Absolute contraindications:

• Current or recent estrogen-sensitive breast cancer (some localised vaginal forms remain possible — discuss with your oncologist)
• Unexplained vaginal bleeding
• Active clotting disorder or recent venous thromboembolism
• Active liver disease
• Untreated severe hypertension
• Pregnancy

Relative contraindications (transdermal is usually still possible): previous VTE, severe migraine with aura, active lupus, gallbladder disease, high BMI.

Older age alone is not a contraindication. The decision is individualised.
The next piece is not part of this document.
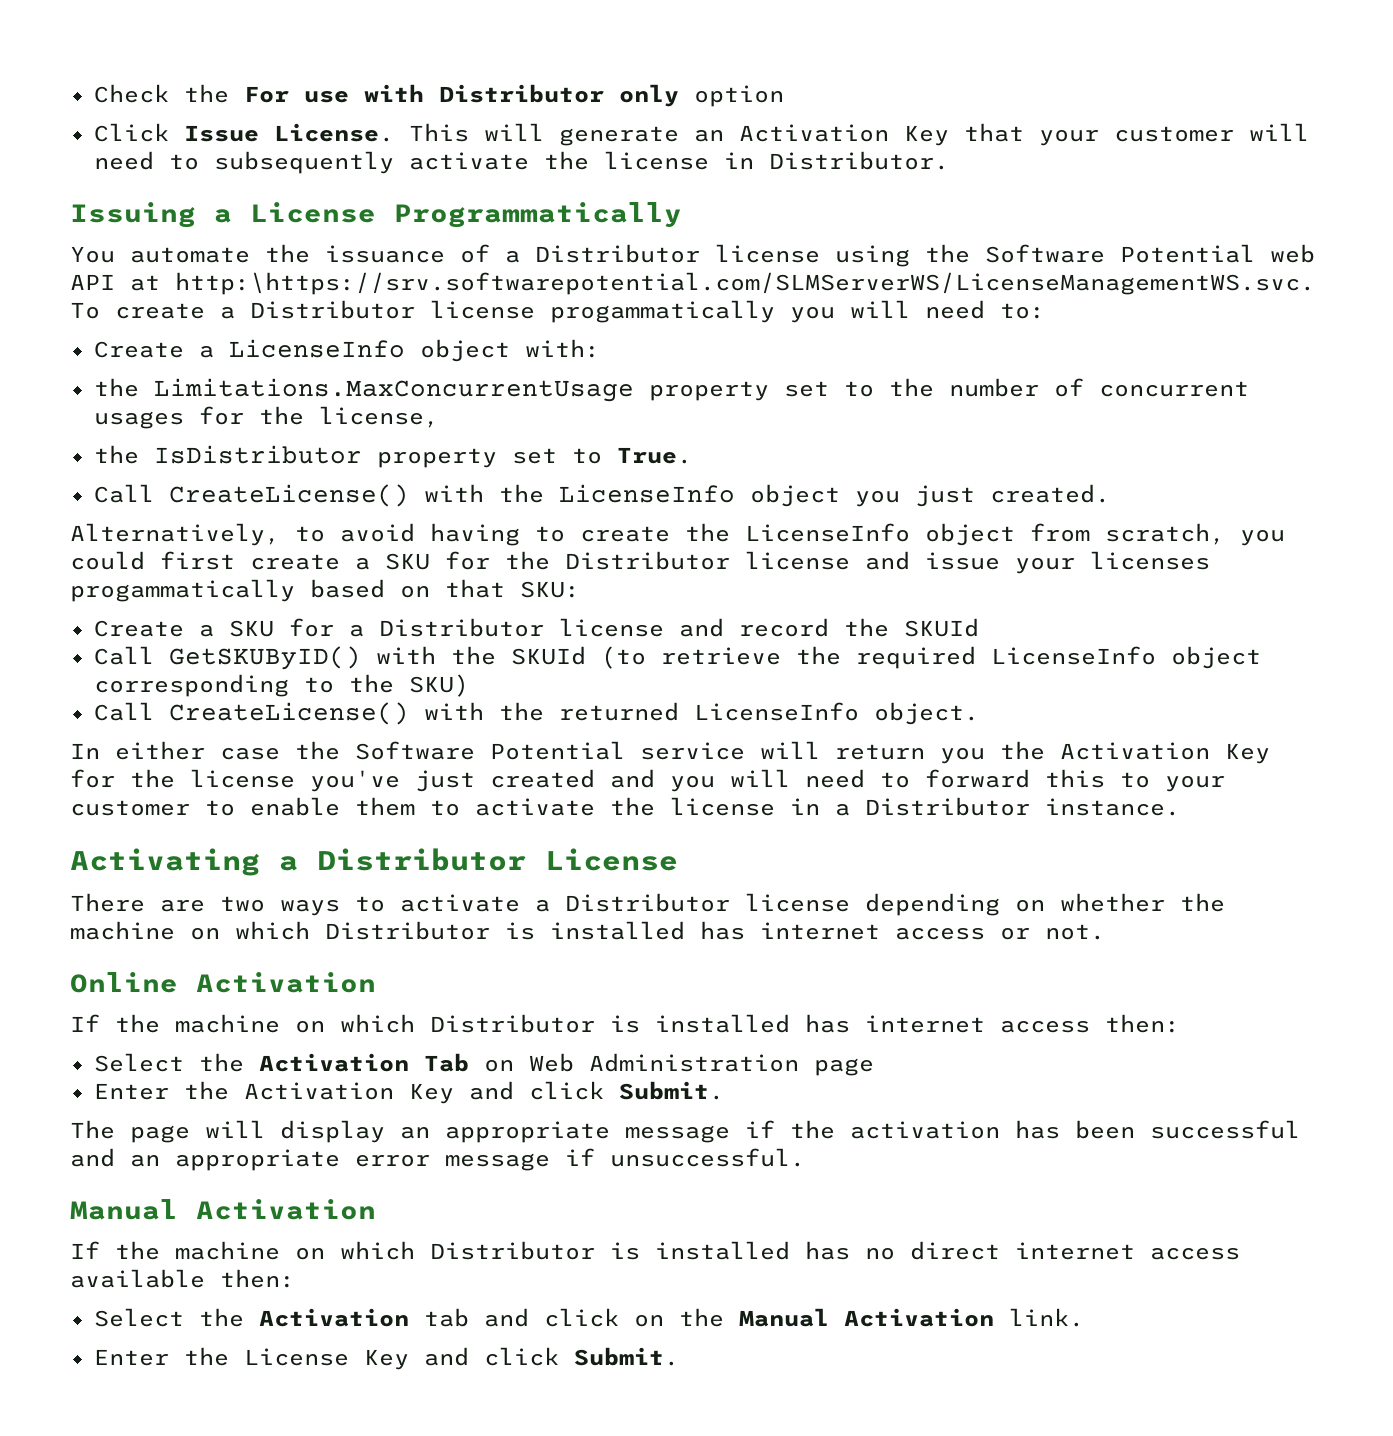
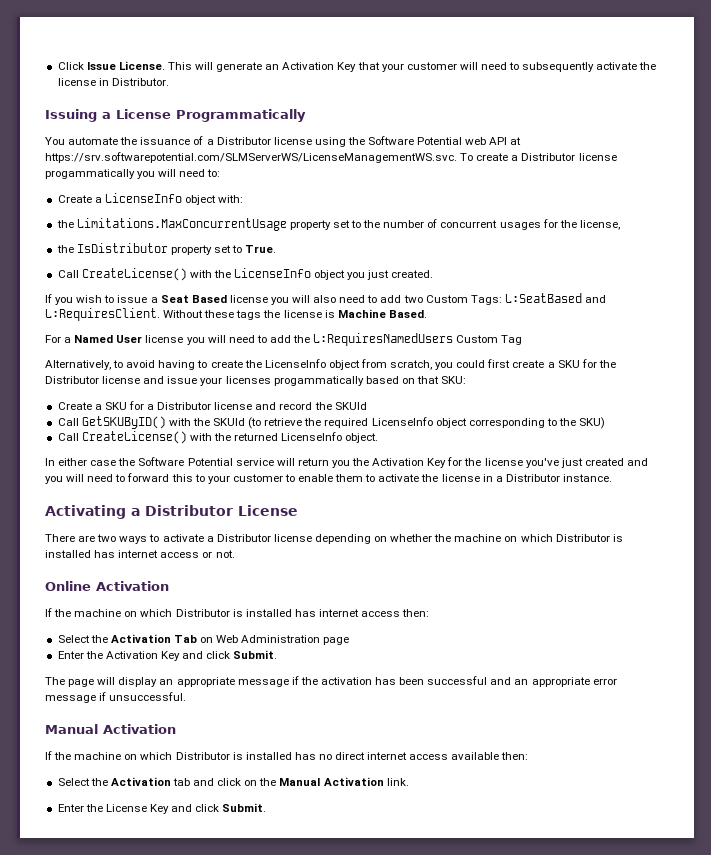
[93,84,784,107] Check the For use with Distributor only option // -> (57, 66) none
[175,272,1315,295] http:\https://srv.softwarepotential.com/SLMServerWS/LicenseManagementWS.svc. -> [45,152,457,163] https://srv.softwarepotential.com/SLMServerWS/LicenseManagementWS.svc.
(1110, 493) none -> [45,293,606,305] [45,308,427,321] [45,333,523,346] // If you wish to issue a Seat Based license you will also need to add two Custom Tags: L:SeatBased and L:RequiresClient. Without these tags the license is Machine Based. // For a Named User license you will need to add the L:RequiresNamedUsers Custom Tag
When HRT is not suitable or not enough:

• SSRIs and SNRIs (escitalopram, venlafaxine, paroxetine) — for hot flashes and mood; venlafaxine and paroxetine double as hot flash treatment
• Fezolinetant (Veozah) — FDA-approved 2023, targets NKB neurons directly for hot flashes
• Gabapentin — useful when night sweats dominate
• CBT for menopause symptoms — reduces distress from hot flashes, sleep, and mood by up to 70%
• Lifestyle levers — strength training, protein, fixed wake time, delayed caffeine (see the morning cortisol guide)

These are not second-class options — many women combine them with HRT for best results.

Your first HRT appointment does not have to feel like an interrogation. Bring:

1. A symptom log (2-4 weeks minimum) — hot flash frequency, sleep disruption, mood patterns, cycle irregularity
2. Your personal risk factors — family history of breast cancer and VTE, current medications, BMI, blood pressure, smoking status
3. Your priorities — symptom relief, bone protection, libido, cognition
4. The three questions that matter: "Am I a candidate? Which formulation do you recommend for my profile? What is our review schedule?"

Start on a standard regimen (transdermal estradiol + micronised progesterone for most women with a uterus), review at 3 months, adjust from there. Most women know within 3 months whether HRT is right for them.